There was no gentle pitter patter at the start of this game, and it was instant smashes from experienced Wang, really making the most of her height to get great angles. The rallies were also quite fast paced for singles, with plenty of low-slung drives shooting across at eye level, with an interesting scatter of well- placed net shots serving to set up the next shot for a winner. Both players seemed so incredibly evenly matched, I initially had no idea who would be able to pull ahead and who would win in the game’s conclusion. The inspired variety of shots made the rallies very long, although this could also be because the duo must train together at some point, both belonging in the Chinese camp. They must definitely have an awareness of each other’s game plans and this might actually make it harder for them.
Both players were incredibly well-rounded with no real stand out shots as such, but such a high level of play all around the court. Both of their net shots trickled over the net, their smashes were both incredibly driven and their clears clipping the back tramlines. It was a real master class in how to play badminton efficiently, with class and style. Their athleticism is also to be admired, and I particularly noted how they could arch backwards to whack the clears and then reform themselves to prepare for the next fast-paced shot.
Li is the more elegant player of the two, her drop shots catching Wang out every time.

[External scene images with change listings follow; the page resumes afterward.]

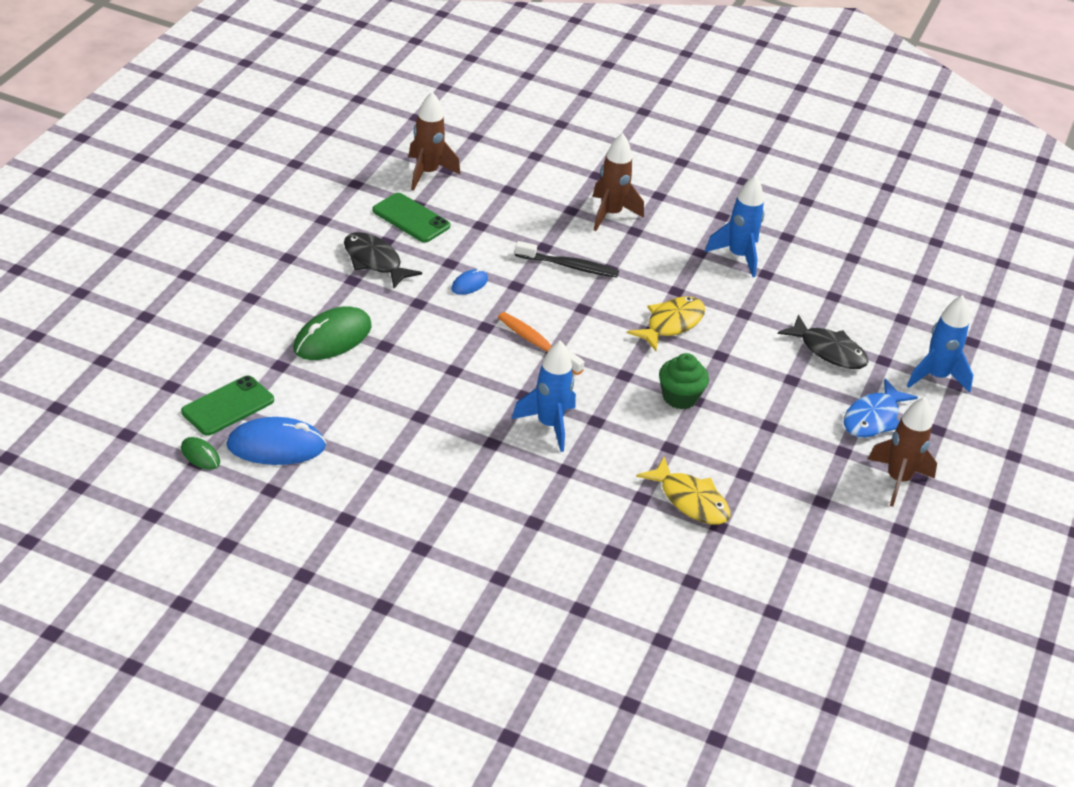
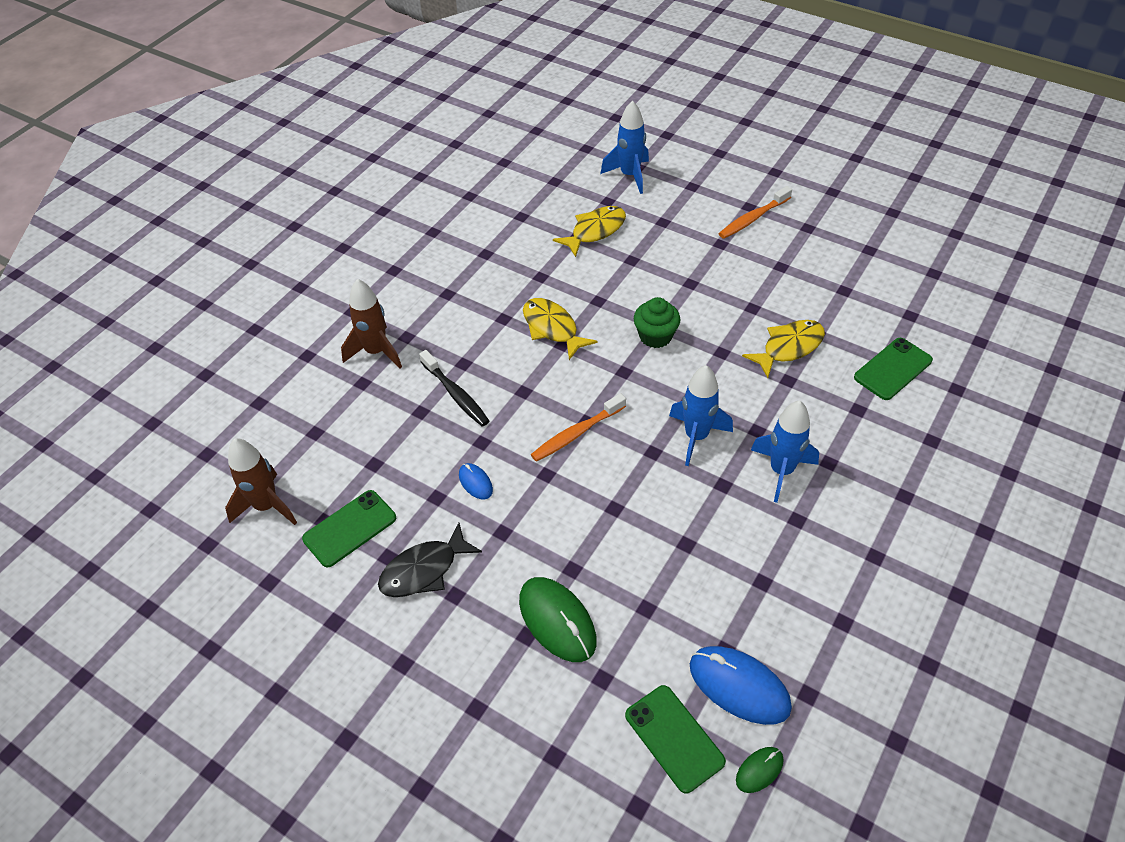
camera: 75 degrees left, 10 degrees up
(276, 446) = (739, 686): blue mouse -> blue mouse turned 60 degrees counterclockwise
(569, 266) = (456, 394): black toothbrush -> black toothbrush turned 120 degrees clockwise
(679, 586) = (892, 369): none -> green phone
(738, 256) = (458, 268): blue rocket -> blue rocket (781, 471)
(828, 351) = (595, 231): black fish -> yellow fish
(873, 418) = (680, 219): blue fish -> none
(898, 480) = (753, 218): brown rocket -> orange toothbrush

Her grace around court was really great to watch, as she just appeared to float before delivering. Wang on the other hand doesn’t have that style of movement, but instead has strength of stamina – she can run like stink, even if it does have less flair and positioning. Wang also has a particularly punishing smash, so if Li by chance delivers a short clear, Wang took great pleasure in forcing it to the ground.
The first game was done in 23 minutes and won by Li 21-16 and as they enter the second, I tentatively begin to back Li, as she seems more confident, with sneakier shots and great defensive play, combating the smashes aimed at her and then turning it into her own opportunity to produce a winner, namely her stunning cross court smash, which has such excellent placement that Wang can’t seem to defend against it.

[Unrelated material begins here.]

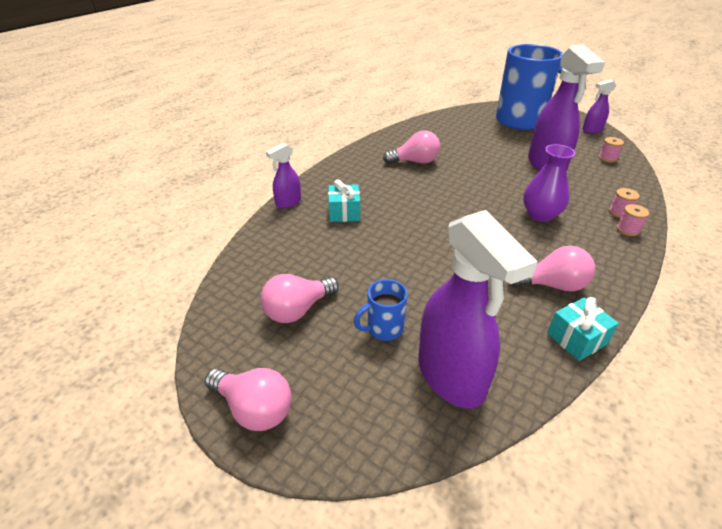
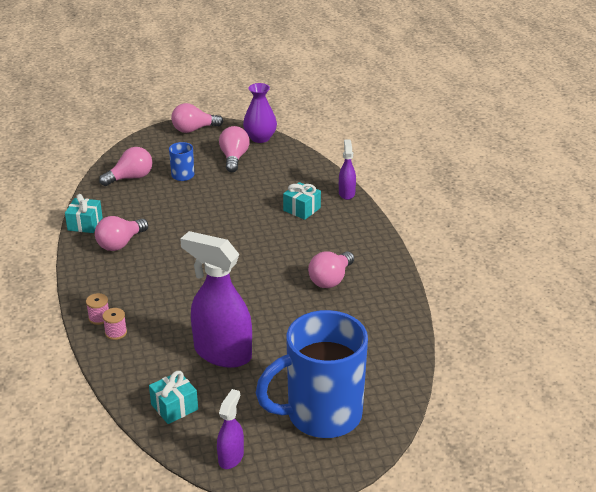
camera: 130 degrees right, 5 degrees down
(451, 376) = (130, 178): purple spray bottle -> pink light bulb
(540, 215) = (174, 291): purple vase -> purple vase (260, 138)
(607, 158) = (174, 407): pink spool -> turquoise gift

However, as the game continues, it’s evident that Li cannot sustain the pace, and she begins making futile mistakes – hitting shots out and letting the shuttle flutter into the net. Her mistakes and flagging energy levels let Wang sneak back into the running as they hit 19-19. It’s amazing how quick the turnaround is, as Li was looking so strong but she suddenly appears drained and zapped of energy, leaving shots that she would usually run for. Luckily for her, Wang also seems off form, her shots falling out and in the net. Wang wins the second game 23-21, as Li exhaustedly aims at Wang’s powerful forehand, and I must admit, I was worried about how her form would be in the third. Wang seems to have a burst of energy at the beginning of the final game, which only serves to emphasise how knackered Li suddenly is, and I found myself willing her to find something from somewhere and not let this last game become a whitewash.
Wang however doesn’t make the most of Li’s lull and whether through excitement or tension, she makes numerous unforced errors that enable Li to stay in the running. Li still manages to outfox Wang as well, making use of her sneakier shots and also bringing in her short serve in a bid to make the rallies shorter. Wang just had to keep Li moving to further destroy her draining energy levels, but Li made a last minute fight with a series of smashes for some instant winners, cross court and then, at the body. At 17-17 both players are showing some wear around the edges and it is impossible to judge where it will go from here.

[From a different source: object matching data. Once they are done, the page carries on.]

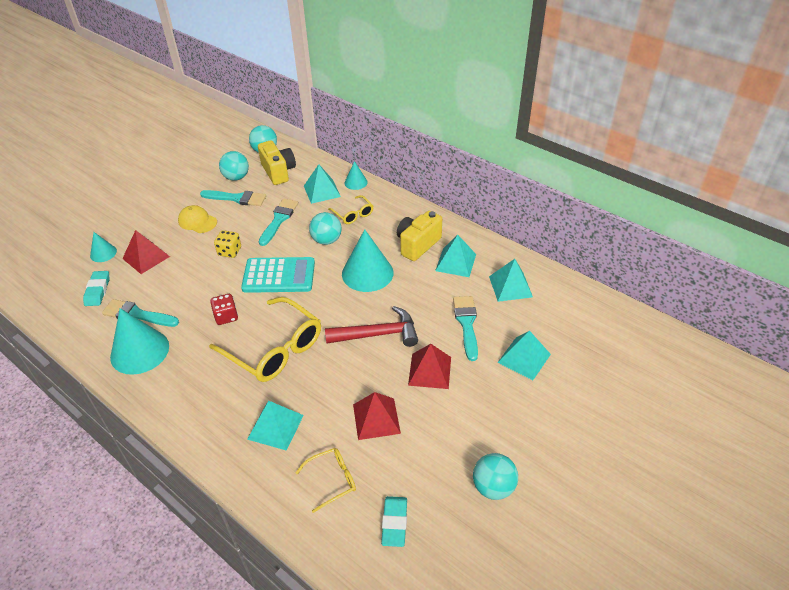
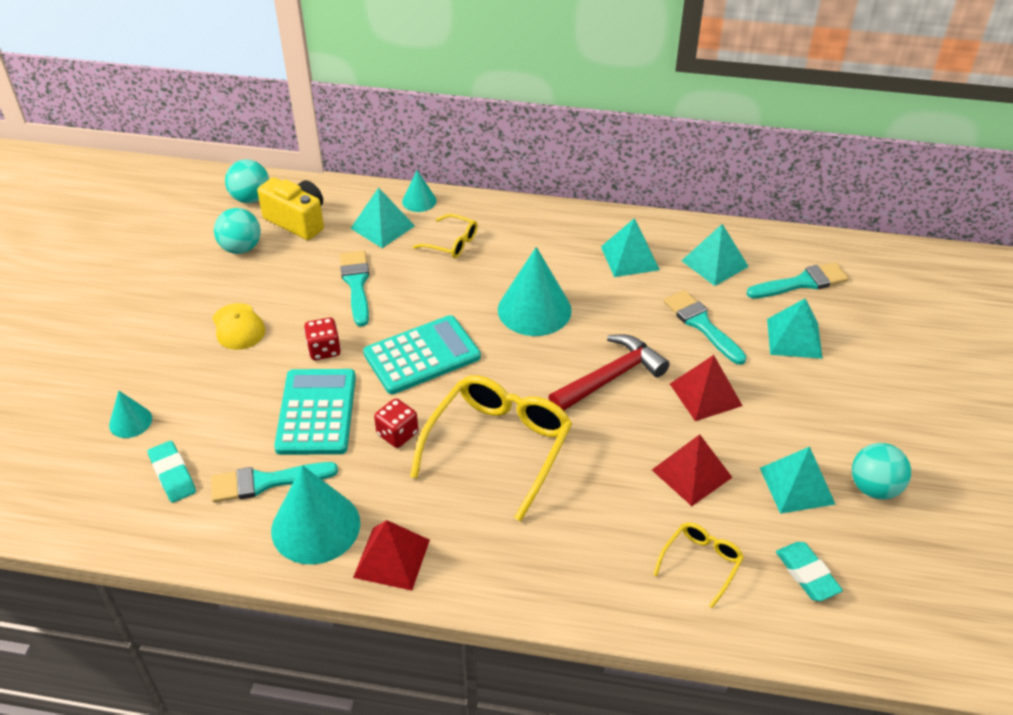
camera: 30 degrees left, 0 degrees up
(146, 257) = (205, 402): red pyramid -> red pyramid (392, 558)
(195, 286) = (316, 412): none -> turquoise calculator
(197, 221) = (238, 327): yellow cap -> yellow cap turned 120 degrees counterclockwise
(229, 251) = (324, 350): yellow dice -> red dice
(237, 198) = (268, 276): turquoise brush -> turquoise brush (802, 282)
(274, 349) = (498, 447): yellow glasses -> yellow glasses turned 75 degrees counterclockwise
(275, 427) = (583, 536): turquoise pyramid -> turquoise pyramid (797, 485)
(326, 240) = (446, 288): turquoise ball -> none
(417, 245) = (566, 253): yellow camera -> none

After 78 minutes, Li manages to revive herself and steal the gold with a 21-17 win in the third and final game. The longest rally had 43 strokes and this doesn’t surprise me in the slightest as it was a completely quality packed game, with both players showing some really excellent shots, to provide a really worthy final. Wang was devastated not to win and shed a tear on the podium, but although she may have been bitterly disappointed, she still walked away with a medal proudly hung around her neck and that is still a massive achievement. A really fantastic final by the Chinese players.